Secondly, the Commission have stated that they are not minded to renew the insurance block exemption. As you know, the block exemption provides the industry with safe harbour from competition scrutiny over industry cooperation on areas such as common policy wordings. Whilst this does not of itself raise any fundamental regulatory issues, we understand that the lapse of this exemption might cause real uncertainty for firms. Again, if firms feel that this uncertainty would create real business risks, the onus is on them to make a positive and evidenced case.
The final issue I want to mention is the proposed European Commission's review of the Insurance Mediation Directive (IMD). Inevitably, as with all new pieces of legislation, there are concerns as to whether the right balance has been struck between the aim of facilitating a single market and enhancing consumer protection. Some would argue that the IMD has succeeded in filling a void in financial services regulation and moved the Commission closer to achieving its single market and consumer protection objectives.

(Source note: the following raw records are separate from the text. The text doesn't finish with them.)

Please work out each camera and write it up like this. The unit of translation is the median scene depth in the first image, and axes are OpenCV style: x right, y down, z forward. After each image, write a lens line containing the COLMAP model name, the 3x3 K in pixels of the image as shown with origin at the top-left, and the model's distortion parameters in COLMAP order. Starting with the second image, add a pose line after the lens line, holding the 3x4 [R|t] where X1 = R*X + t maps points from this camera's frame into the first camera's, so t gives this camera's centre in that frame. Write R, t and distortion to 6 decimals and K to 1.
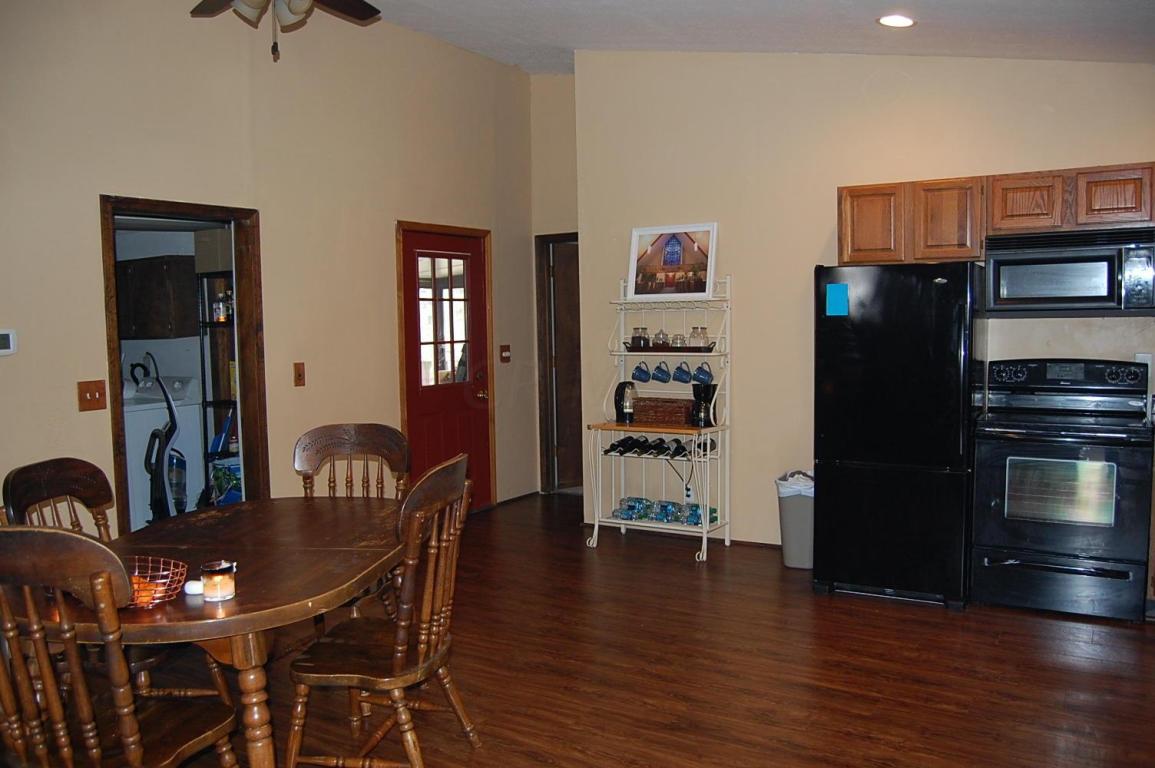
lens RADIAL K [[908.6, 0, 575.3], [0, 908.6, 390.9], [0, 0, 1]] dist [-0.091913, 0.036600]
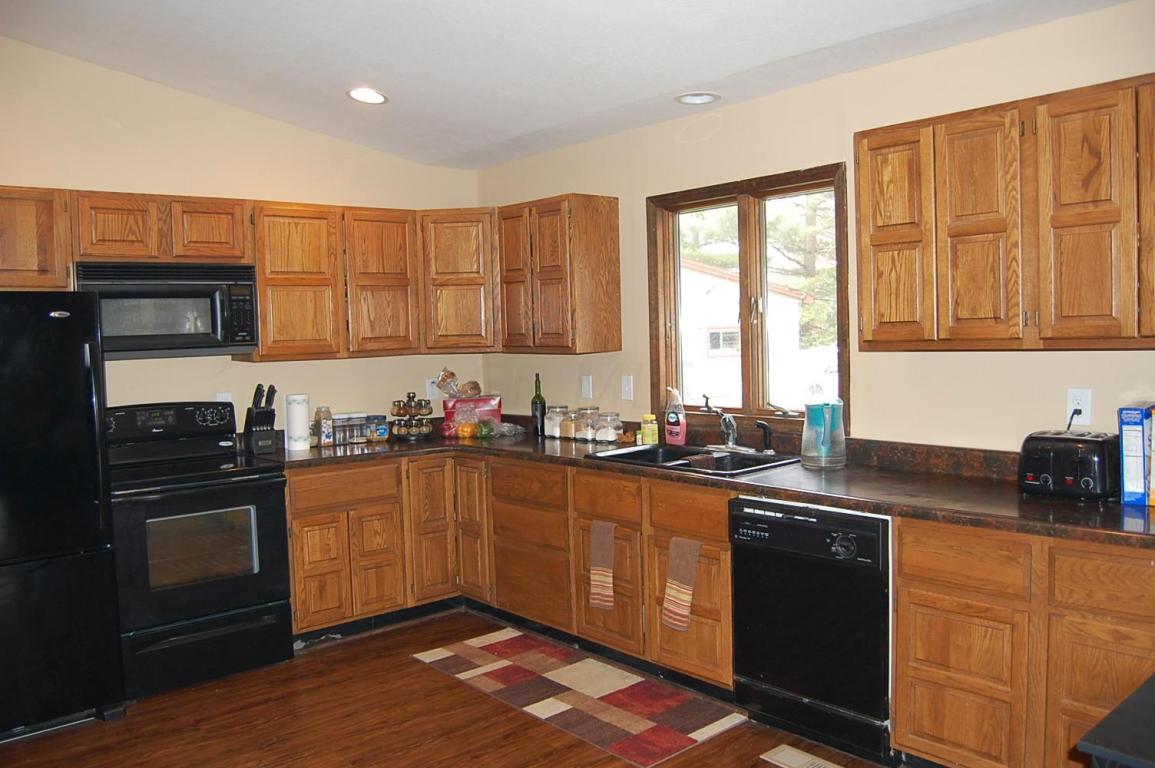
lens RADIAL K [[908.6, 0, 575.3], [0, 908.6, 390.9], [0, 0, 1]] dist [-0.091913, 0.036600]
pose [[0.309881, -0.048700, 0.949527, -0.172397], [0.099671, 0.994849, 0.018497, -0.022399], [-0.945537, 0.088909, 0.313138, 0.297971]]
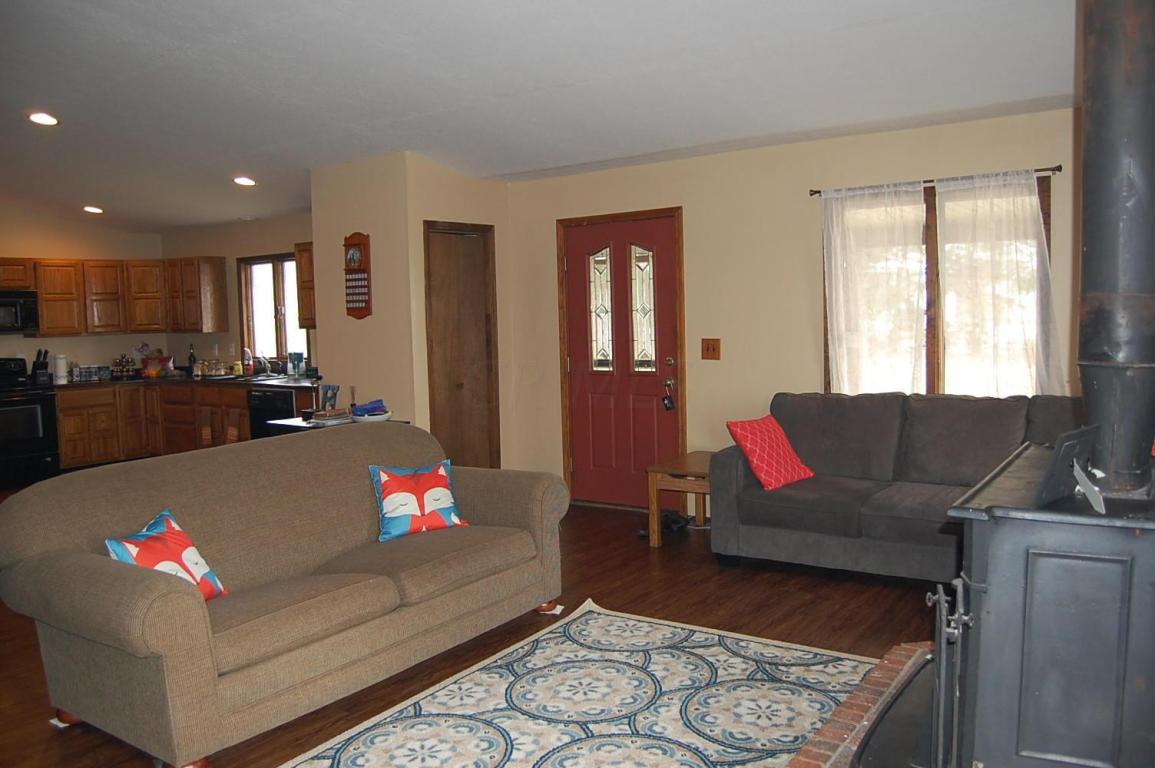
lens RADIAL K [[908.6, 0, 575.3], [0, 908.6, 390.9], [0, 0, 1]] dist [-0.091913, 0.036600]
pose [[0.073781, -0.065968, 0.995090, -1.128373], [0.105825, 0.992694, 0.057963, 0.052451], [-0.991644, 0.101029, 0.080223, -0.337824]]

But we still have doubts over the reach of the directive in some areas, and question whether activities such as introducing insurance business, really gives rise to a material risk to consumers.
However, we are encouraged by the work of the CEIOPS Mediation Expert group (IMEG), which has been examining ways the directive might be amended and will contribute to the IMD review.
The Commission's commitment to developing a better regulatory environment by undertaking post evaluation reviews of new legislative measures is something we welcome. Indeed, it should be regarded as one of the guiding principles of good regulation, for any legislator or regulator. I believe this is the best means of ensuring, that in practice, the right outcomes have been delivered for firms, markets and consumers. I thus perceive the review of IMD as an excellent opportunity to acknowledge that a good regulatory environment is one that is constantly updated and a good regulatory structure is one which demonstrates a capacity to learn and adapt.
I will now hand over to the European Commissioner, Charlie McCreevy, who will comment from his perspective on the changing regulatory environment for the insurance sector.